The end of the road for Office?
Since the re-rollout of Office in 1996, it’s been really clear why Microsoft was so hell-bent at first owning and then suffocating the web browser, along with the web.
Tim Berners-Lee understood, before there was a Mozilla and a Netscape, he said the web was inherently a two-way medium. We struggled against the inadequacies of MSIE as a writing environment when blogging was booting up in the late 90s and early 00s. The air was mighty thin, which was no accident, Microsoft deliberately tried to keep us from breathing. Because for them, writing was not something that would be done in a web browser, if they improved their browser as a writing tool, that would be the end of Word, and with it, a big reason for using Office.
Synopsis: Microsoft wouldn’t let MSIE become a decent writing tool, because they were protecting Office.
That eventually had to run its course, they couldn’t hold back the inevitable forever. Sooner or later the web would route around their roadblock, and we’d be writing on the web, as we are today. It didn’t happen the way I wanted it to happen, with decent writing software built into the browser, rather through the ingenuity and peseverence of programmers who managed to make HTML and Javascript approximate the user interface of a desktop app closely enough to make simple writing tasks work inside the web browser. It probably helps that today’s computers have gigabytes of internal memory and several gigahertz of processing power. If instead, Microsoft had embraced the web, and with it the shift in their product line and economics, in 1995, we’d have a much richer writing environment today. Blogging would have happened sooner, in a bigger way. It’s hard to imagine how much the sins of Microsoft cost all of us.
I won’t shed a tear for Office. Good riddance, I say.
I use Google spreadsheet happily, even though it doesn’t have anywhere near the features of Excel, and is way slower. Every sacrifice I make there is something I’m giving back to the web to heal the Microsoft wound.
However, we traded one monster for another. It seems there must always be a certain amount of evil in the tech business. The Java Wars are behind us, as are the Browser Wars. No one is going to fight Google in the next war, I doubt if many will even protest.
Posted by Seth on October 1, 2007 at 6:00 am
Valleywag made the list? Ugh….
Posted by Ben on October 1, 2007 at 7:28 am
Er, 33 (thus 33%) of these are not blogs.

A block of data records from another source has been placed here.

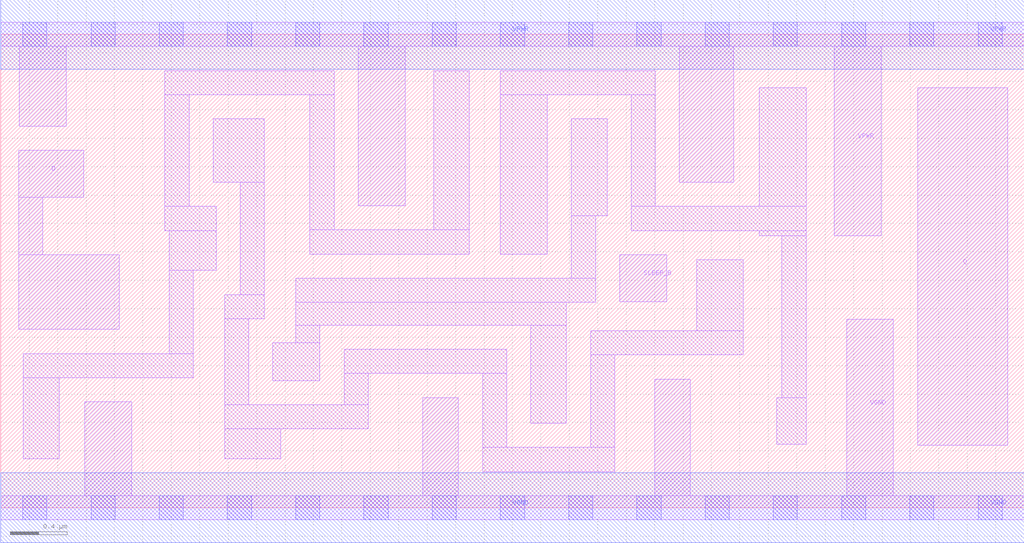
<source format=lef>
# Copyright 2020 The SkyWater PDK Authors
#
# Licensed under the Apache License, Version 2.0 (the "License");
# you may not use this file except in compliance with the License.
# You may obtain a copy of the License at
#
#     https://www.apache.org/licenses/LICENSE-2.0
#
# Unless required by applicable law or agreed to in writing, software
# distributed under the License is distributed on an "AS IS" BASIS,
# WITHOUT WARRANTIES OR CONDITIONS OF ANY KIND, either express or implied.
# See the License for the specific language governing permissions and
# limitations under the License.
#
# SPDX-License-Identifier: Apache-2.0

VERSION 5.7 ;
  NAMESCASESENSITIVE ON ;
  NOWIREEXTENSIONATPIN ON ;
  DIVIDERCHAR "/" ;
  BUSBITCHARS "[]" ;
UNITS
  DATABASE MICRONS 200 ;
END UNITS
MACRO sky130_fd_sc_lp__inputisolatch_lp
  CLASS CORE ;
  SOURCE USER ;
  FOREIGN sky130_fd_sc_lp__inputisolatch_lp ;
  ORIGIN  0.000000  0.000000 ;
  SIZE  7.200000 BY  3.330000 ;
  SYMMETRY X Y R90 ;
  SITE unit ;
  PIN D
    ANTENNAGATEAREA  0.126000 ;
    DIRECTION INPUT ;
    USE SIGNAL ;
    PORT
      LAYER li1 ;
        RECT 0.125000 1.255000 0.835000 1.780000 ;
        RECT 0.125000 1.780000 0.295000 2.185000 ;
        RECT 0.125000 2.185000 0.585000 2.515000 ;
    END
  END D
  PIN Q
    ANTENNADIFFAREA  0.459700 ;
    DIRECTION OUTPUT ;
    USE SIGNAL ;
    PORT
      LAYER li1 ;
        RECT 6.450000 0.440000 7.085000 2.955000 ;
    END
  END Q
  PIN SLEEP_B
    ANTENNAGATEAREA  0.222000 ;
    DIRECTION INPUT ;
    USE CLOCK ;
    PORT
      LAYER li1 ;
        RECT 4.355000 1.450000 4.685000 1.780000 ;
    END
  END SLEEP_B
  PIN VGND
    DIRECTION INOUT ;
    USE GROUND ;
    PORT
      LAYER li1 ;
        RECT 0.000000 -0.085000 7.200000 0.085000 ;
        RECT 0.590000  0.085000 0.920000 0.745000 ;
        RECT 2.970000  0.085000 3.220000 0.775000 ;
        RECT 4.600000  0.085000 4.850000 0.905000 ;
        RECT 5.950000  0.085000 6.280000 1.325000 ;
      LAYER mcon ;
        RECT 0.155000 -0.085000 0.325000 0.085000 ;
        RECT 0.635000 -0.085000 0.805000 0.085000 ;
        RECT 1.115000 -0.085000 1.285000 0.085000 ;
        RECT 1.595000 -0.085000 1.765000 0.085000 ;
        RECT 2.075000 -0.085000 2.245000 0.085000 ;
        RECT 2.555000 -0.085000 2.725000 0.085000 ;
        RECT 3.035000 -0.085000 3.205000 0.085000 ;
        RECT 3.515000 -0.085000 3.685000 0.085000 ;
        RECT 3.995000 -0.085000 4.165000 0.085000 ;
        RECT 4.475000 -0.085000 4.645000 0.085000 ;
        RECT 4.955000 -0.085000 5.125000 0.085000 ;
        RECT 5.435000 -0.085000 5.605000 0.085000 ;
        RECT 5.915000 -0.085000 6.085000 0.085000 ;
        RECT 6.395000 -0.085000 6.565000 0.085000 ;
        RECT 6.875000 -0.085000 7.045000 0.085000 ;
      LAYER met1 ;
        RECT 0.000000 -0.245000 7.200000 0.245000 ;
    END
  END VGND
  PIN VPWR
    DIRECTION INOUT ;
    USE POWER ;
    PORT
      LAYER li1 ;
        RECT 0.000000 3.245000 7.200000 3.415000 ;
        RECT 0.130000 2.685000 0.460000 3.245000 ;
        RECT 2.515000 2.125000 2.845000 3.245000 ;
        RECT 4.775000 2.290000 5.155000 3.245000 ;
        RECT 5.865000 1.915000 6.195000 3.245000 ;
      LAYER mcon ;
        RECT 0.155000 3.245000 0.325000 3.415000 ;
        RECT 0.635000 3.245000 0.805000 3.415000 ;
        RECT 1.115000 3.245000 1.285000 3.415000 ;
        RECT 1.595000 3.245000 1.765000 3.415000 ;
        RECT 2.075000 3.245000 2.245000 3.415000 ;
        RECT 2.555000 3.245000 2.725000 3.415000 ;
        RECT 3.035000 3.245000 3.205000 3.415000 ;
        RECT 3.515000 3.245000 3.685000 3.415000 ;
        RECT 3.995000 3.245000 4.165000 3.415000 ;
        RECT 4.475000 3.245000 4.645000 3.415000 ;
        RECT 4.955000 3.245000 5.125000 3.415000 ;
        RECT 5.435000 3.245000 5.605000 3.415000 ;
        RECT 5.915000 3.245000 6.085000 3.415000 ;
        RECT 6.395000 3.245000 6.565000 3.415000 ;
        RECT 6.875000 3.245000 7.045000 3.415000 ;
      LAYER met1 ;
        RECT 0.000000 3.085000 7.200000 3.575000 ;
    END
  END VPWR
  OBS
    LAYER li1 ;
      RECT 0.160000 0.345000 0.410000 0.915000 ;
      RECT 0.160000 0.915000 1.355000 1.085000 ;
      RECT 1.155000 1.950000 1.515000 2.120000 ;
      RECT 1.155000 2.120000 1.325000 2.905000 ;
      RECT 1.155000 2.905000 2.345000 3.075000 ;
      RECT 1.185000 1.085000 1.355000 1.670000 ;
      RECT 1.185000 1.670000 1.515000 1.950000 ;
      RECT 1.495000 2.290000 1.855000 2.735000 ;
      RECT 1.575000 0.345000 1.970000 0.555000 ;
      RECT 1.575000 0.555000 2.585000 0.725000 ;
      RECT 1.575000 0.725000 1.745000 1.330000 ;
      RECT 1.575000 1.330000 1.855000 1.500000 ;
      RECT 1.685000 1.500000 1.855000 2.290000 ;
      RECT 1.915000 0.895000 2.245000 1.160000 ;
      RECT 2.075000 1.160000 2.245000 1.285000 ;
      RECT 2.075000 1.285000 3.980000 1.445000 ;
      RECT 2.075000 1.445000 4.185000 1.615000 ;
      RECT 2.175000 1.785000 3.295000 1.955000 ;
      RECT 2.175000 1.955000 2.345000 2.905000 ;
      RECT 2.415000 0.725000 2.585000 0.945000 ;
      RECT 2.415000 0.945000 3.560000 1.115000 ;
      RECT 3.045000 1.955000 3.295000 3.075000 ;
      RECT 3.390000 0.255000 4.320000 0.425000 ;
      RECT 3.390000 0.425000 3.560000 0.945000 ;
      RECT 3.515000 1.785000 3.845000 2.905000 ;
      RECT 3.515000 2.905000 4.605000 3.075000 ;
      RECT 3.730000 0.595000 3.980000 1.285000 ;
      RECT 4.015000 1.615000 4.185000 2.055000 ;
      RECT 4.015000 2.055000 4.265000 2.735000 ;
      RECT 4.150000 0.425000 4.320000 1.075000 ;
      RECT 4.150000 1.075000 5.225000 1.245000 ;
      RECT 4.435000 1.950000 5.665000 2.120000 ;
      RECT 4.435000 2.120000 4.605000 2.905000 ;
      RECT 4.895000 1.245000 5.225000 1.745000 ;
      RECT 5.335000 1.915000 5.665000 1.950000 ;
      RECT 5.335000 2.120000 5.665000 2.955000 ;
      RECT 5.460000 0.445000 5.665000 0.775000 ;
      RECT 5.495000 0.775000 5.665000 1.915000 ;
  END
END sky130_fd_sc_lp__inputisolatch_lp

</source>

http://benmetcalfe.com/blog/index.php/2007/10/01/techmeme-top-100-is-top-100-of-what-exactly/
Posted by Danny on October 1, 2007 at 9:07 am
…and like the average broad coverage Top 100 list, 95%+ of it is of little interest to most individuals…
Posted by chadmalik on October 1, 2007 at 10:42 am
Is it a done deal that Google will be a monopolist for the next stage? Why can’t open standards develop that will allow portable spreadsheets, office docs, presentations, etc. and allow vendors to compete on implementation?
Posted by Derrick Schneider on October 1, 2007 at 3:23 pm
I still use Word because all my editors (people, not programs) prefer it. _I_ know conversion in and out of there is straightforward, but any hiccup throws many of my clients out of whack. So I opt for safety, just in case. For personal work, I’m starting to look at other word processors.
Posted by Rex Hammock on October 1, 2007 at 5:21 pm
#1 “written by a person” linked-to source on Techmeme. I like that. Of course, all the information pointed to is written by “persons.” Perhaps “corporate” vs. “individual” is a better way to differentiate. Whatever it is, I think it’s a distinction worth noting.
Posted by Ken on October 16, 2007 at 7:24 pm
You say that Microsoft tried to bury the browser as an environment for writing, but Microsoft was the one who developed the XMLHttpRequest concept which has accelerated the web as a publishing platform. I’m not sure Microsoft wanted to stifle the web so much as they didn’t know what to do with it.